I presume that the new harddisk is NOT exactly the same model as the old one (that is, doesn't have the same disk size and geometry, heads, cylinders,...). If it is, and only then, the easiest is to make a true image dump, that is, a block-by-block copy of the whole thing.
dd if=/dev/hda of=/dev/hdb bs=16K
would do the trick. That'll take a night or so. I use that on occasion for new machines with the same disk. Since it's a low-level block by block copy, the result is bootable again.
But usually the disks are not the same (you buy two Maxtors two months apart, and they are different). In that case, get a bootable CD (e.g. from my very own
http://www.phenix.bnl.gov/~purschke/RescueCD/ project, which outlines a task like yours in rough stitches. It has all the utils you need).
Make the NEW disk /dev/hda (or whatever it will be later when it boots), important. Boot from the CD. Make partitions and file systems matching the ones on the old disk. Mount the matching partitons one by one, and tar or cp -a the contents over. It's a good moment to review the space allocations of the partitions and give, say, a bit more to /usr if you need. After this, you have a (not yet bootable) copy of your old disk.
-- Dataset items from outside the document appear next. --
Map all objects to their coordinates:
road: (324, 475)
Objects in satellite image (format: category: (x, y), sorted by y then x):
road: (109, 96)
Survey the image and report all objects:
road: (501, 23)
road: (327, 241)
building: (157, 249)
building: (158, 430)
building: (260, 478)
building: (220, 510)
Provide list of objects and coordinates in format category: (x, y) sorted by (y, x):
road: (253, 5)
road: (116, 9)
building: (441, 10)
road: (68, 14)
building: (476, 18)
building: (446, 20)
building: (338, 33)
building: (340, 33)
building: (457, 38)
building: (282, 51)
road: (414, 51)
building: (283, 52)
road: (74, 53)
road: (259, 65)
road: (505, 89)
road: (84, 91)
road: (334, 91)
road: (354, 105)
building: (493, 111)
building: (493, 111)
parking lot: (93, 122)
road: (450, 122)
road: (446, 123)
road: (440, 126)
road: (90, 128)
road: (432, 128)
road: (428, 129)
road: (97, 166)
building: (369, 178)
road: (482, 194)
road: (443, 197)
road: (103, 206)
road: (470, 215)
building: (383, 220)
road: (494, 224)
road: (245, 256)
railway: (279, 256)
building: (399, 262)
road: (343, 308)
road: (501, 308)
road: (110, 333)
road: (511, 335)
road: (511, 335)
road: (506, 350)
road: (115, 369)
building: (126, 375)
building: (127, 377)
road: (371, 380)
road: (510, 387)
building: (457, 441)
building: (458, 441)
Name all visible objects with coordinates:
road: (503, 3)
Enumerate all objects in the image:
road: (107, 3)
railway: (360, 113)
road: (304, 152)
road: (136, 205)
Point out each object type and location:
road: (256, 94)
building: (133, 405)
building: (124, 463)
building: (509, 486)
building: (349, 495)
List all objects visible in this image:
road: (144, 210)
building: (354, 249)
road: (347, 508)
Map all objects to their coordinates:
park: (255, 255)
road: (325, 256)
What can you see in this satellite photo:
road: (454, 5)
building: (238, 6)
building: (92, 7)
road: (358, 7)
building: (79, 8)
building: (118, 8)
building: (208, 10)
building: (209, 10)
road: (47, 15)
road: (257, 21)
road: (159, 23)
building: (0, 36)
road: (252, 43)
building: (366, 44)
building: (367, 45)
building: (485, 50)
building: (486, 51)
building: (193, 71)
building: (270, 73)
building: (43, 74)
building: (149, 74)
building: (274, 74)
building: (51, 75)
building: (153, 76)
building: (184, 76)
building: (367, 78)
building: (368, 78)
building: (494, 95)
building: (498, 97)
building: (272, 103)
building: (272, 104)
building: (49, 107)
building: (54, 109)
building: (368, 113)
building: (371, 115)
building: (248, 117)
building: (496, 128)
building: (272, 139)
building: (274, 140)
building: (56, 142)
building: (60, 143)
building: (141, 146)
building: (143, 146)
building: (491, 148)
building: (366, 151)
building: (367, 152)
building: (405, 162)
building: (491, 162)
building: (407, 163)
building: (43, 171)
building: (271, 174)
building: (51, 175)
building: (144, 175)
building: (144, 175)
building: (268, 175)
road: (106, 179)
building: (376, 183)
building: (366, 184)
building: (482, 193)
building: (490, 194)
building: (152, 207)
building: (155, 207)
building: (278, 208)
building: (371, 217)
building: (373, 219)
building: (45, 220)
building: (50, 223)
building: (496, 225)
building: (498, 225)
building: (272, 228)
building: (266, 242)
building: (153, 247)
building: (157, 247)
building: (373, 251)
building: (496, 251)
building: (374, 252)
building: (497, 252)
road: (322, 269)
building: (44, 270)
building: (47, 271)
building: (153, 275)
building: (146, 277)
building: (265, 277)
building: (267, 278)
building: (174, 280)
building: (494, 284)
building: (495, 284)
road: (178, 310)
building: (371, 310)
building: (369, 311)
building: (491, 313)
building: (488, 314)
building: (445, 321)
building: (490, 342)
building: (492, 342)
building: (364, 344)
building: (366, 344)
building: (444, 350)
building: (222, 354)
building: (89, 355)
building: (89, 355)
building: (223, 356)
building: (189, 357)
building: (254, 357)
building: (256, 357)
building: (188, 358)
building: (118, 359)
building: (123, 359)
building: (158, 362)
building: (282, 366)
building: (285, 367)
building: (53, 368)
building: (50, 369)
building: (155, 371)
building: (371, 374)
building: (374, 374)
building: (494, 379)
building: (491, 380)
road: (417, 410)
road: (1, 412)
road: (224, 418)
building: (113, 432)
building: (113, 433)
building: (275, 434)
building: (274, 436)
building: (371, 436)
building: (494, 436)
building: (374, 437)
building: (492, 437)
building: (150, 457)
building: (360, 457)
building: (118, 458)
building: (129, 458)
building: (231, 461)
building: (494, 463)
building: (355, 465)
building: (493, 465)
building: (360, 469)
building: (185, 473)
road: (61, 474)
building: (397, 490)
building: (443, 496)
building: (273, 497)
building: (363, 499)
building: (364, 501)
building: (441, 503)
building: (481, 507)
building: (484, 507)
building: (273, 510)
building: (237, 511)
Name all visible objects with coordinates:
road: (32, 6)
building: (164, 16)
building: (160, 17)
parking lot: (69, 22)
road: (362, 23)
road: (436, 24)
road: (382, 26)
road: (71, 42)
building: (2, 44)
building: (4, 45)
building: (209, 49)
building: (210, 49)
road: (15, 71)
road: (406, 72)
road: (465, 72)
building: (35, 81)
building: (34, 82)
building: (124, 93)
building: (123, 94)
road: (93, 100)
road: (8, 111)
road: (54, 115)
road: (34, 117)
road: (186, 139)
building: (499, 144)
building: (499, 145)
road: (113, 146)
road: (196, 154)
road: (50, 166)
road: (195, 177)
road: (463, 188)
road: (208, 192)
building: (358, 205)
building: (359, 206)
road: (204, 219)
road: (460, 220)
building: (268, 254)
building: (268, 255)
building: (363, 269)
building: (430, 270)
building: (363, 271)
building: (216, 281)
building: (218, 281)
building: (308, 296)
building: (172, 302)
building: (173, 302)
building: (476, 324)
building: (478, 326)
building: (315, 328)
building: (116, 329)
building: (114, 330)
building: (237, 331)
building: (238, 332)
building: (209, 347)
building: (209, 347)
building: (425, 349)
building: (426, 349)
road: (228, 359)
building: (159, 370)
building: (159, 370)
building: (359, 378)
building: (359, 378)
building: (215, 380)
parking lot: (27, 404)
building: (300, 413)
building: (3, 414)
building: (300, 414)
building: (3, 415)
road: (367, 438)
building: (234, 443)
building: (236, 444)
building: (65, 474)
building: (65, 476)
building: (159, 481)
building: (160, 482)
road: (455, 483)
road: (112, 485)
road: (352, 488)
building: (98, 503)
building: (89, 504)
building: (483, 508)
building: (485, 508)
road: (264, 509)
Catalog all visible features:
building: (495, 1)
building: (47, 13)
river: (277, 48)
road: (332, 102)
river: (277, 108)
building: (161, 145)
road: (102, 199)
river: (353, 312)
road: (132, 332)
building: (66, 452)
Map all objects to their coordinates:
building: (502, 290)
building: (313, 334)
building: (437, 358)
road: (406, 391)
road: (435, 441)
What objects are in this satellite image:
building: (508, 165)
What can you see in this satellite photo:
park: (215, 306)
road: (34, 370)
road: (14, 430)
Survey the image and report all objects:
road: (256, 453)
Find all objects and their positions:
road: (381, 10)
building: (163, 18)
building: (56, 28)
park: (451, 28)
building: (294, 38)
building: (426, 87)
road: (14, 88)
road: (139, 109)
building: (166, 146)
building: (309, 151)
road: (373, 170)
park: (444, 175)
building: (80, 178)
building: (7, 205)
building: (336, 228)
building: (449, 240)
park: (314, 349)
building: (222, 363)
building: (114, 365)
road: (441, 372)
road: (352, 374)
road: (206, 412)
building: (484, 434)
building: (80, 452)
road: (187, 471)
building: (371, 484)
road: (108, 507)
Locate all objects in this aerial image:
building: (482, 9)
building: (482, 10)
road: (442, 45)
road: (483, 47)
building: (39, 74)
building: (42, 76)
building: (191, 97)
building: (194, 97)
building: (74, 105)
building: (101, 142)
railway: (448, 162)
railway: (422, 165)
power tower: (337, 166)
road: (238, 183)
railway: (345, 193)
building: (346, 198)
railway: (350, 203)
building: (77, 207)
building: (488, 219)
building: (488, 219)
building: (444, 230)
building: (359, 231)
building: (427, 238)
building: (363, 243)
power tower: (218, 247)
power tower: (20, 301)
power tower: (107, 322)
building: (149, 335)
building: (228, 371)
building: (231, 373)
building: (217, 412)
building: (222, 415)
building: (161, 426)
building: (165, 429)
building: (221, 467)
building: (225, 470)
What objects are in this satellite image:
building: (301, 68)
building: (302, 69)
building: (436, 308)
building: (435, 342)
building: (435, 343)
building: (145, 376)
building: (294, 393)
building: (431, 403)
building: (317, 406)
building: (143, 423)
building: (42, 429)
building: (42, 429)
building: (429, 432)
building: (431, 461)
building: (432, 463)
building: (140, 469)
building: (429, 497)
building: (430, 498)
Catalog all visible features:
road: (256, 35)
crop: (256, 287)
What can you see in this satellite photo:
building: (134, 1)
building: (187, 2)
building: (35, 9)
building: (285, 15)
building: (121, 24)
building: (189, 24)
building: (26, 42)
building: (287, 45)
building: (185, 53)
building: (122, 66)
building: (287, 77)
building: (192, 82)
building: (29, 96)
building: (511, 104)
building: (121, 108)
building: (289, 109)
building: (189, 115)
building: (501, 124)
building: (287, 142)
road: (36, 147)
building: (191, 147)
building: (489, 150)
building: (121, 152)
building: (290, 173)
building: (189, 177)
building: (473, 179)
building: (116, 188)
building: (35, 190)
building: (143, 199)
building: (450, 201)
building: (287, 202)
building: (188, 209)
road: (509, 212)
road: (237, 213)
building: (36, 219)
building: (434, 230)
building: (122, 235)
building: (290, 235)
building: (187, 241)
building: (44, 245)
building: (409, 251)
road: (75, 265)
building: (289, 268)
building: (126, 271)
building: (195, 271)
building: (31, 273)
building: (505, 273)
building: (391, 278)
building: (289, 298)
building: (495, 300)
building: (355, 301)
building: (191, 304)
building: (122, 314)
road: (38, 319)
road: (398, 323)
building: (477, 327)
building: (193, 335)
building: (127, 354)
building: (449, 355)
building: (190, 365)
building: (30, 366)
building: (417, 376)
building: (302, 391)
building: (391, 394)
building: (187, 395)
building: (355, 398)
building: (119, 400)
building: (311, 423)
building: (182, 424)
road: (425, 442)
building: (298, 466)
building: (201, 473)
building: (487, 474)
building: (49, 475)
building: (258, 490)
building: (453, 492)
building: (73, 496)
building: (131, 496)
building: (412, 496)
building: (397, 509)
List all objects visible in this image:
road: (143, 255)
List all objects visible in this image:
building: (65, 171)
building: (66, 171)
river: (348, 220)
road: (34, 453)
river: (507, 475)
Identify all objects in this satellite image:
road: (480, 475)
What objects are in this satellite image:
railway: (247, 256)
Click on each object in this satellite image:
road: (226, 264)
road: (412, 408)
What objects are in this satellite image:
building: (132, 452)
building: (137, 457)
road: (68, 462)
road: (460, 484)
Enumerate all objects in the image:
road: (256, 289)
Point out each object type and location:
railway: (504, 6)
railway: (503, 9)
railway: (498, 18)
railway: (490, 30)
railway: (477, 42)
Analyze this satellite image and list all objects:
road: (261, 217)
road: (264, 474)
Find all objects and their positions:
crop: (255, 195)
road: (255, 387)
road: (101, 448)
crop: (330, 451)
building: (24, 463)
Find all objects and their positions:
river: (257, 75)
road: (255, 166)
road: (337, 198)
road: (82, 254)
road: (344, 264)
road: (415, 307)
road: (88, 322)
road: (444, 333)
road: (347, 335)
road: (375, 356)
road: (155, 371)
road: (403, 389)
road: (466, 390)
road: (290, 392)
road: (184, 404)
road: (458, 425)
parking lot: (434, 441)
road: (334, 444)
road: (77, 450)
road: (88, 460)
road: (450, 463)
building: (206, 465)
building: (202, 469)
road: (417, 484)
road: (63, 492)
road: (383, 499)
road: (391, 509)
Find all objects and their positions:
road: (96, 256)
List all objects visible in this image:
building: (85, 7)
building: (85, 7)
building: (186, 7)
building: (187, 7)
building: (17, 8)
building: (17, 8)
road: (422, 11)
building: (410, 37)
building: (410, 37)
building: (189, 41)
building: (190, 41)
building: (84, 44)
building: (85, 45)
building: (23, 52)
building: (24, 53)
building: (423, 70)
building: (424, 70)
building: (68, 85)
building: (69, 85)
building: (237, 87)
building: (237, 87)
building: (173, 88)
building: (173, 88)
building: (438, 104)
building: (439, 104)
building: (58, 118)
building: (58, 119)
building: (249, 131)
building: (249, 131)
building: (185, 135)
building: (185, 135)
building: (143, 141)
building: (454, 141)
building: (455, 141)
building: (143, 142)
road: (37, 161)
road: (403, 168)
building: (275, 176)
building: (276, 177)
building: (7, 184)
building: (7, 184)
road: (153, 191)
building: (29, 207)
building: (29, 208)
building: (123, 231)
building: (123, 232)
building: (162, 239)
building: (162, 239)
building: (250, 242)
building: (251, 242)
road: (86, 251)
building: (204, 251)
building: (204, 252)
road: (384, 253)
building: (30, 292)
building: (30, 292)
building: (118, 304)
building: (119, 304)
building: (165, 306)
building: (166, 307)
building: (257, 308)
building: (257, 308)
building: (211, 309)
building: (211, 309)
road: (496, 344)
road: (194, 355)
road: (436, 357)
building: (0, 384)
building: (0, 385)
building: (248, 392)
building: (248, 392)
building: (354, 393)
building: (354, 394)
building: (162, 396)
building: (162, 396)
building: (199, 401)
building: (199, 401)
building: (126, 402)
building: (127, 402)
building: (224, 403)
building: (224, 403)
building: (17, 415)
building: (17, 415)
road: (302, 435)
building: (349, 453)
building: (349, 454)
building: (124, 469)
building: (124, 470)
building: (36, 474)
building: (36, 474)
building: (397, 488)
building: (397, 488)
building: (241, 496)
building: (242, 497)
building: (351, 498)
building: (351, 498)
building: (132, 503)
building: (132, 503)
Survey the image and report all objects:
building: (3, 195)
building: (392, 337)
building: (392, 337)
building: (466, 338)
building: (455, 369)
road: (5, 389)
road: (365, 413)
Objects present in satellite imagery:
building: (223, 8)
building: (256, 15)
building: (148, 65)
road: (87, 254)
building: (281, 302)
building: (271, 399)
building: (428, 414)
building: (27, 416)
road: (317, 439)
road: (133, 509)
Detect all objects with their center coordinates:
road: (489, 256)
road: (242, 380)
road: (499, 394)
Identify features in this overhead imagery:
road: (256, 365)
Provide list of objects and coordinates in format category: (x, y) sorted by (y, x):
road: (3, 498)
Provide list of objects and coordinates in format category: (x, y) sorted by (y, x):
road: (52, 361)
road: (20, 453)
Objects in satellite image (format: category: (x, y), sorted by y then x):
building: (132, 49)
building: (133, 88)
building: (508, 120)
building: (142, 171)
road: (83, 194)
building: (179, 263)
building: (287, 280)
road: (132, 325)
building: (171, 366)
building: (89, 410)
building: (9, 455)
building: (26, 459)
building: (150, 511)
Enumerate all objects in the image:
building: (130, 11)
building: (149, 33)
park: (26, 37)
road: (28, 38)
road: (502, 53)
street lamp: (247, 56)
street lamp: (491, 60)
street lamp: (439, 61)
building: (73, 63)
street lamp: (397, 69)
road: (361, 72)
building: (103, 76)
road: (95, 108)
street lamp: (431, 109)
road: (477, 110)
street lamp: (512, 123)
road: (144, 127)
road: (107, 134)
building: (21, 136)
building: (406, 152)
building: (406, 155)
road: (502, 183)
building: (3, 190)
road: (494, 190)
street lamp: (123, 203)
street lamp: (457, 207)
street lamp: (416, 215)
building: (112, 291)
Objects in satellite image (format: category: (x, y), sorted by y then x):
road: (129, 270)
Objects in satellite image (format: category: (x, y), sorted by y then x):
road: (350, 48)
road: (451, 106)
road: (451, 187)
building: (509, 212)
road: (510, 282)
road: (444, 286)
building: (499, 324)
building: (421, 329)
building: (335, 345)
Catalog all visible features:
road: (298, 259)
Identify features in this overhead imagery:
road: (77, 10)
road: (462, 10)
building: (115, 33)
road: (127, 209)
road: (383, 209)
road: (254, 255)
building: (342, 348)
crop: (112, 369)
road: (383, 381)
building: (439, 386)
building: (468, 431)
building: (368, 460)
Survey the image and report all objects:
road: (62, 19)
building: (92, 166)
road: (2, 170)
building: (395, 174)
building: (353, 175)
Now mount the partition that has the /etc/ and /boot directory (to get at the kernel and lilo.conf), say the mount point is /ndisk, then do
lilo -r /ndisk
and you are done. In order for that to work, the disk must already have its eventual identity (usual as /dev/hda). Before you reboot, don't forget to umount the mounted partitions.
Though a bit more complicated, it's actually a lot faster than the dd method (if you could use it in the first place) since you only copy the actual data and not the whole disk, block by block.
This is also the way I make full system backups; I tar all partitions to a backup. In case of a disaster, I redo the disk with the same method except that the source is not the existing disk but the tar files.